Set down, character for character, everything in the records below from the line holding "RODNEY GRANAT" down to the line holding "Для душа, ванны и бани", and no other line.

:: Given data ::
┄┄┄┄┄┄

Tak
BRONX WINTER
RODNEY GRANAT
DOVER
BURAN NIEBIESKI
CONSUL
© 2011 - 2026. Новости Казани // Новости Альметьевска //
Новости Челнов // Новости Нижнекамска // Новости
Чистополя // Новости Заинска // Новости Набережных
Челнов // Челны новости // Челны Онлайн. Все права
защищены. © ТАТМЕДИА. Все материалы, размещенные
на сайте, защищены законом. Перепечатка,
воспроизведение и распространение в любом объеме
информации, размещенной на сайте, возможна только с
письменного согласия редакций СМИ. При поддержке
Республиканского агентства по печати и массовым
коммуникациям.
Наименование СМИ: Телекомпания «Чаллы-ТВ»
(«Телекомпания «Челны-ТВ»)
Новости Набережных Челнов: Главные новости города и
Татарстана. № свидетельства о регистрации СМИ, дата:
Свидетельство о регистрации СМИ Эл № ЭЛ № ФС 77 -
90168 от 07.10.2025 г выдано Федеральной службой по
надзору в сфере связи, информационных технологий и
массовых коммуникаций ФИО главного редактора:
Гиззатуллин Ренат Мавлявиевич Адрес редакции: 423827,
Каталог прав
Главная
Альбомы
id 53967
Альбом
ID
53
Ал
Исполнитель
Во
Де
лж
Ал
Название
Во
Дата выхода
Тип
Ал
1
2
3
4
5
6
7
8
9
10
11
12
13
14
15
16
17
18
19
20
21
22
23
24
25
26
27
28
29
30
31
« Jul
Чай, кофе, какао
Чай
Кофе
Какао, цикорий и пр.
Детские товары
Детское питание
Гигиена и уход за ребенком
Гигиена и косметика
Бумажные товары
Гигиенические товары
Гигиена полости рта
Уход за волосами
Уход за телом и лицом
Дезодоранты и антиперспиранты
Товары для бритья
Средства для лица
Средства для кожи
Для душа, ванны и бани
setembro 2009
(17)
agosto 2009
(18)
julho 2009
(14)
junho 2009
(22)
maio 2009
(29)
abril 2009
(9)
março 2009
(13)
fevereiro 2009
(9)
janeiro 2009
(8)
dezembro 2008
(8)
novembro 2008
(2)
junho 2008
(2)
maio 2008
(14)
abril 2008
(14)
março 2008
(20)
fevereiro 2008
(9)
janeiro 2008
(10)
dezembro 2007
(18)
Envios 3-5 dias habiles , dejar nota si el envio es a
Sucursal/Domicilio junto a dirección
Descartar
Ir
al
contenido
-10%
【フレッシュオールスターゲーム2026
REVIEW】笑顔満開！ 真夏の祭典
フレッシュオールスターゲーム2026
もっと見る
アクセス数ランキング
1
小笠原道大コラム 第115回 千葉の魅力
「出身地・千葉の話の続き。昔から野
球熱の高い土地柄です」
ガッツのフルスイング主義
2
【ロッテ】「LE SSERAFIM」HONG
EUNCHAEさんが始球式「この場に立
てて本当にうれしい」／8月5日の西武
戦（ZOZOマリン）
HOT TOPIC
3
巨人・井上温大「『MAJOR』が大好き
┄┄┄┄┄┄
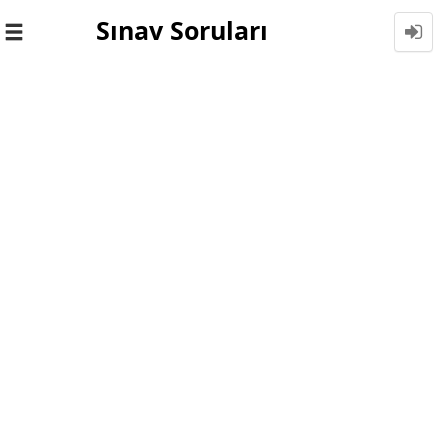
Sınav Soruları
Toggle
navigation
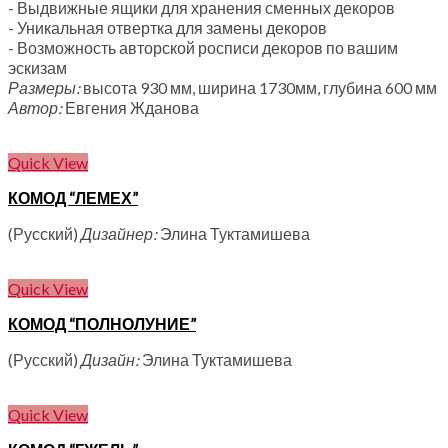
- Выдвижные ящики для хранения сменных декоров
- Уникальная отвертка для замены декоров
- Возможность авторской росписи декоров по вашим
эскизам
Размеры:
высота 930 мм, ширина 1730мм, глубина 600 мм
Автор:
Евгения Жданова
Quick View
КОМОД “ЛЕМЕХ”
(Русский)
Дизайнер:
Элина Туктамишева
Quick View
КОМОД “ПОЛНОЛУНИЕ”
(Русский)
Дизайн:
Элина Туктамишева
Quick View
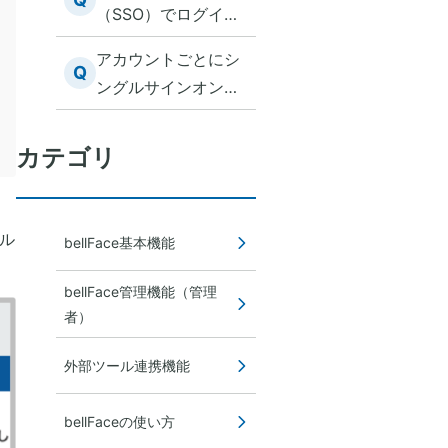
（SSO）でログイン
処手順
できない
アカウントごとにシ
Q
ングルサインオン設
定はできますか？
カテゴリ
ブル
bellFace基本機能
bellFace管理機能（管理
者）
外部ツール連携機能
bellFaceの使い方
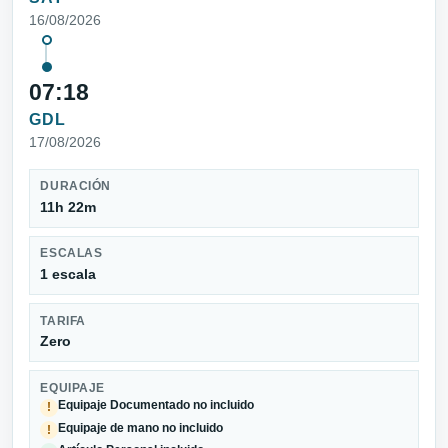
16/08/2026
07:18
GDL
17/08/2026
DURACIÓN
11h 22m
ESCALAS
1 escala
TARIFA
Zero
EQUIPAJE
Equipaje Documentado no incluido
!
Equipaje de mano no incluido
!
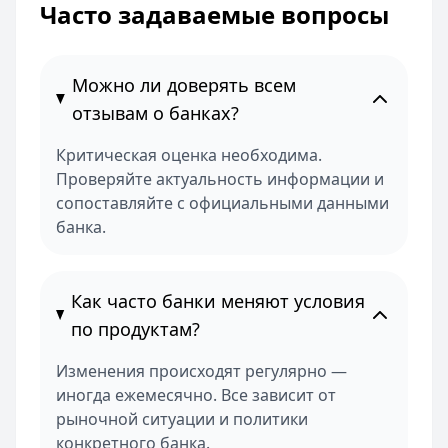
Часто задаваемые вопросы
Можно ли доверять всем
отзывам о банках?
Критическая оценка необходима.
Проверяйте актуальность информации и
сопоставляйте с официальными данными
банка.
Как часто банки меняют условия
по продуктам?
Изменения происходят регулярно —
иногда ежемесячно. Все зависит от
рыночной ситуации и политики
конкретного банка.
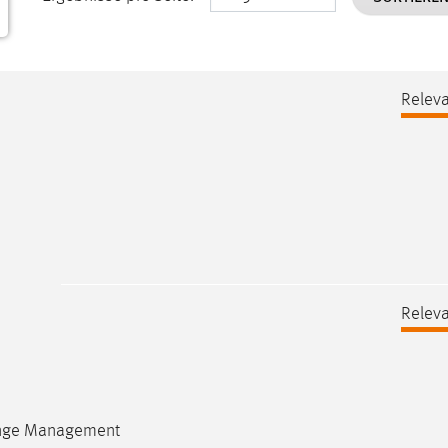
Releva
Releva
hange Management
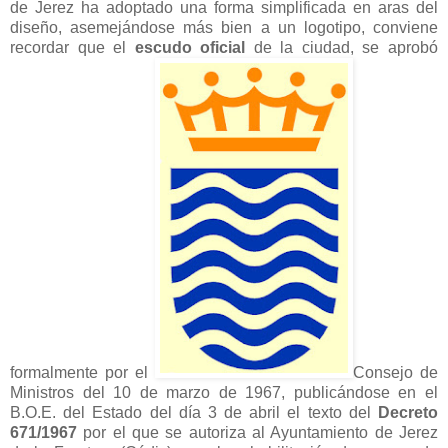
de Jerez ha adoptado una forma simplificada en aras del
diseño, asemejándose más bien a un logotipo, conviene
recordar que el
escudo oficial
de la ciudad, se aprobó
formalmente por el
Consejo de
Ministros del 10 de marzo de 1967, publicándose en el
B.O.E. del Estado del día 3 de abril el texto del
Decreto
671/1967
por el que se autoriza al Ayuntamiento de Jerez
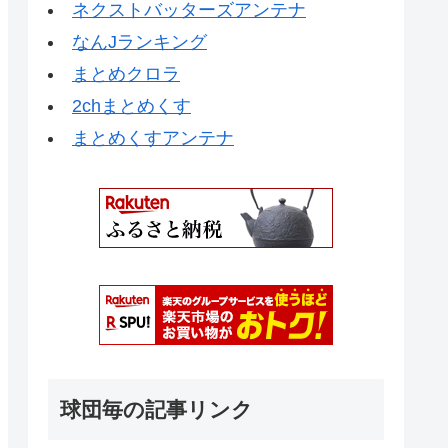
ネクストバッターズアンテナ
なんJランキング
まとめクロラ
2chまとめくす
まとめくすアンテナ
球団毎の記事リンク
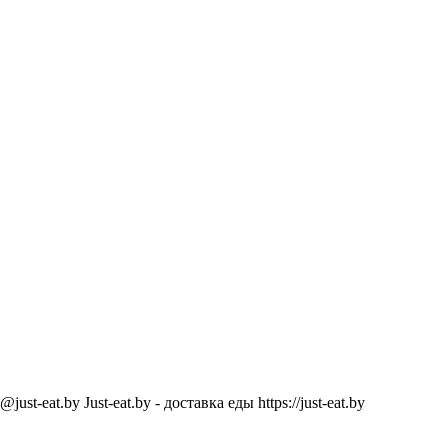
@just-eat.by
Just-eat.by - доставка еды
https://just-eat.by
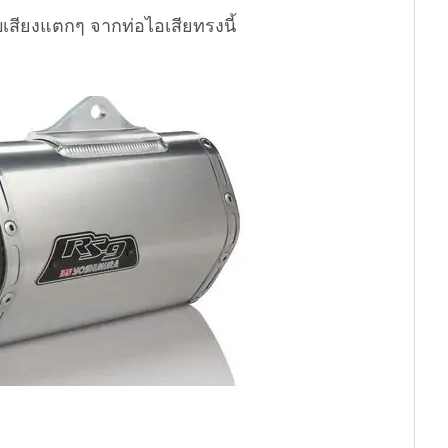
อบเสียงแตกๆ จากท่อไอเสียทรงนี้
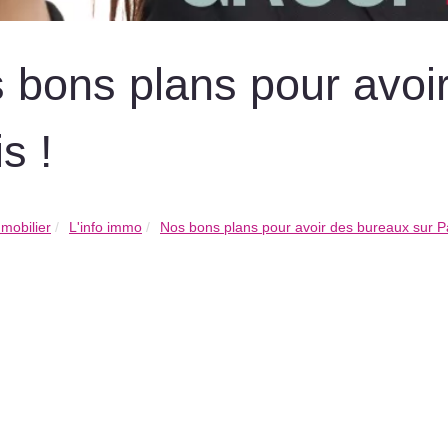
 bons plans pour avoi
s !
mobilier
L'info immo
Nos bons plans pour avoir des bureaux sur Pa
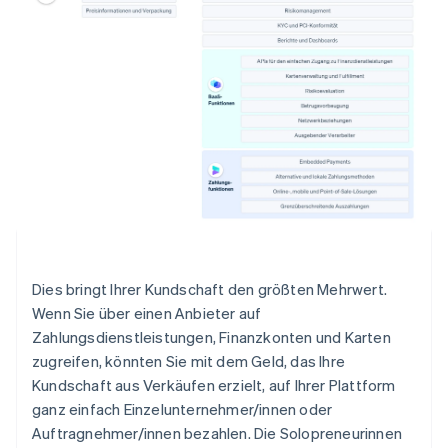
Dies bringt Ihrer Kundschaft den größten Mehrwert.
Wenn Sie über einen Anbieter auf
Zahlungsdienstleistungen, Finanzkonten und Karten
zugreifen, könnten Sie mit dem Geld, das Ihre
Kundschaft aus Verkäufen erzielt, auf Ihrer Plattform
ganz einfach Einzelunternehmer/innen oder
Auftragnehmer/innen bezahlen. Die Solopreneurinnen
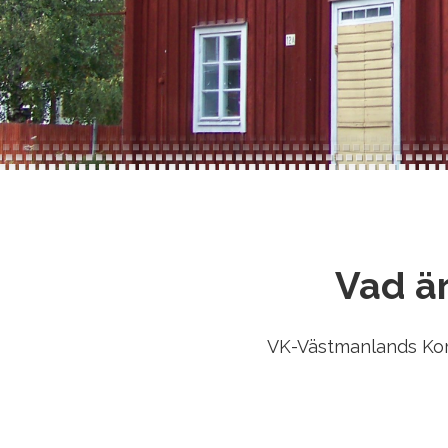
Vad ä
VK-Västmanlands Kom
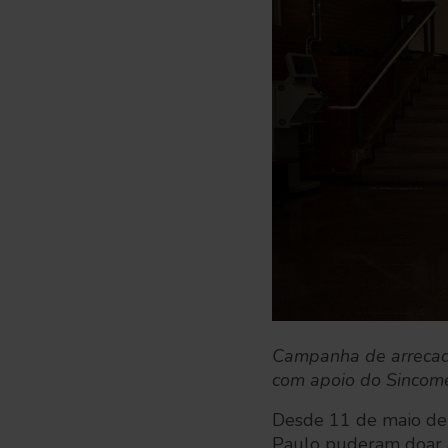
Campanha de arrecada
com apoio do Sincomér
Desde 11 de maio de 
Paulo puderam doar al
┄┄┄┄┄┄
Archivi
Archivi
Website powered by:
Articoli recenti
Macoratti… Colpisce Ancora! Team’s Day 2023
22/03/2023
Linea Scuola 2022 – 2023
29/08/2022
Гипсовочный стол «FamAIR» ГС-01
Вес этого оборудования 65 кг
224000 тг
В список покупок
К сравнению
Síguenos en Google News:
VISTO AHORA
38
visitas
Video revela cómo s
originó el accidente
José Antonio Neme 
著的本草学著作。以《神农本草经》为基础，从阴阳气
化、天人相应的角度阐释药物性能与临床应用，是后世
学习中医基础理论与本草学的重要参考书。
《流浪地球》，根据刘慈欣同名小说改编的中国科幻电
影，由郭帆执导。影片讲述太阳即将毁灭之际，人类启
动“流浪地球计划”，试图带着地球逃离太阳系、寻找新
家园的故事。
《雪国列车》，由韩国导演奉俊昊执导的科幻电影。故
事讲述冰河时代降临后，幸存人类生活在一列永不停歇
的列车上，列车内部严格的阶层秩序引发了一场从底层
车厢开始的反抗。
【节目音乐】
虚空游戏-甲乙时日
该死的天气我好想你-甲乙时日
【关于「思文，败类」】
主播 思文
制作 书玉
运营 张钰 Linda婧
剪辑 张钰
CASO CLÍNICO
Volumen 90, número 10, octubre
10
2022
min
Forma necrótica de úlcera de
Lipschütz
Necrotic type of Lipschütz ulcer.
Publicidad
┄┄┄┄┄┄
:: Solution to this problem ::
RODNEY GRANAT
DOVER
BURAN NIEBIESKI
CONSUL
© 2011 - 2026. Новости Казани // Новости Альметьевска //
Новости Челнов // Новости Нижнекамска // Новости
Чистополя // Новости Заинска // Новости Набережных
Челнов // Челны новости // Челны Онлайн. Все права
защищены. © ТАТМЕДИА. Все материалы, размещенные
на сайте, защищены законом. Перепечатка,
воспроизведение и распространение в любом объеме
информации, размещенной на сайте, возможна только с
письменного согласия редакций СМИ. При поддержке
Республиканского агентства по печати и массовым
коммуникациям.
Наименование СМИ: Телекомпания «Чаллы-ТВ»
(«Телекомпания «Челны-ТВ»)
Новости Набережных Челнов: Главные новости города и
Татарстана. № свидетельства о регистрации СМИ, дата:
Свидетельство о регистрации СМИ Эл № ЭЛ № ФС 77 -
90168 от 07.10.2025 г выдано Федеральной службой по
надзору в сфере связи, информационных технологий и
массовых коммуникаций ФИО главного редактора:
Гиззатуллин Ренат Мавлявиевич Адрес редакции: 423827,
Каталог прав
Главная
Альбомы
id 53967
Альбом
ID
53
Ал
Исполнитель
Во
Де
лж
Ал
Название
Во
Дата выхода
Тип
Ал
1
2
3
4
5
6
7
8
9
10
11
12
13
14
15
16
17
18
19
20
21
22
23
24
25
26
27
28
29
30
31
« Jul
Чай, кофе, какао
Чай
Кофе
Какао, цикорий и пр.
Детские товары
Детское питание
Гигиена и уход за ребенком
Гигиена и косметика
Бумажные товары
Гигиенические товары
Гигиена полости рта
Уход за волосами
Уход за телом и лицом
Дезодоранты и антиперспиранты
Товары для бритья
Средства для лица
Средства для кожи
Для душа, ванны и бани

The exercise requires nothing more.